Researchers are evaluating the safety and effectiveness of rituximab (genetical recombination) given through an intravenous infusion for people with idiopathic membranous nephropathy who also have nephrotic syndrome. This phase 3 study aims to confirm how well rituximab works and how safe it is compared to a placebo. The study focuses on patients aged 15 years and older who meet specific clinical criteria related to their kidney condition and protein levels. Participants will receive either rituximab or a placebo through intravenous infusions given every two weeks for two doses during the double-blind phase. If patients do not show sufficient improvement by week 26, they may enter an open-label phase where they can receive rituximab again if deemed necessary by the investigator. The treatment dosing in the open-label phase is the same as in the initial phase, with two doses of 1,000 mg rituximab given every two weeks. During the study, participants will be monitored to measure the percentage of patients achieving predefined remission criteria by week 26. Assessments will likely include lab tests for protein levels and albumin in the blood, kidney function, and safety evaluations.

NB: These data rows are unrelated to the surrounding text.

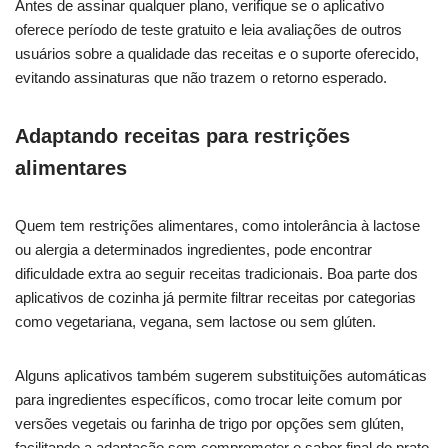
Antes de assinar qualquer plano, verifique se o aplicativo
oferece período de teste gratuito e leia avaliações de outros
usuários sobre a qualidade das receitas e o suporte oferecido,
evitando assinaturas que não trazem o retorno esperado.
Adaptando receitas para restrições
alimentares
Quem tem restrições alimentares, como intolerância à lactose
ou alergia a determinados ingredientes, pode encontrar
dificuldade extra ao seguir receitas tradicionais. Boa parte dos
aplicativos de cozinha já permite filtrar receitas por categorias
como vegetariana, vegana, sem lactose ou sem glúten.
Alguns aplicativos também sugerem substituições automáticas
para ingredientes específicos, como trocar leite comum por
versões vegetais ou farinha de trigo por opções sem glúten,
facilitando a adaptação sem comprometer o sabor final do prato.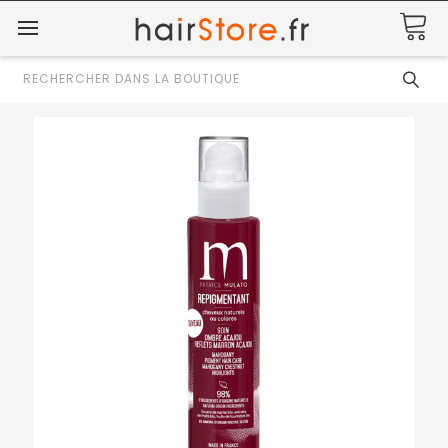
Rechercher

The study involves informed consent, screening for eligibility, and ongoing monitoring to evaluate treatment response and safety throughout the study period.

Researchers are evaluating the efficacy, safety, and tolerability of povetacicept in adults with primary membranous nephropathy (pMN), a kidney condition confirmed by biopsy. This study is a Phase 2b/3 adaptive, randomized, active-controlled trial comparing povetacicept with a calcineurin inhibitor treatment. Participants will receive either povetacicept, given as a solution for subcutaneous injection, or tacrolimus capsules taken orally. The study aims to compare these treatments in managing pMN over the course of the trial. Throughout the study, researchers will monitor participants for the proportion who achieve complete clinical remission by Week 104. Safety, tolerability, and other clinical outcomes will also be assessed to understand the treatments' effects over time.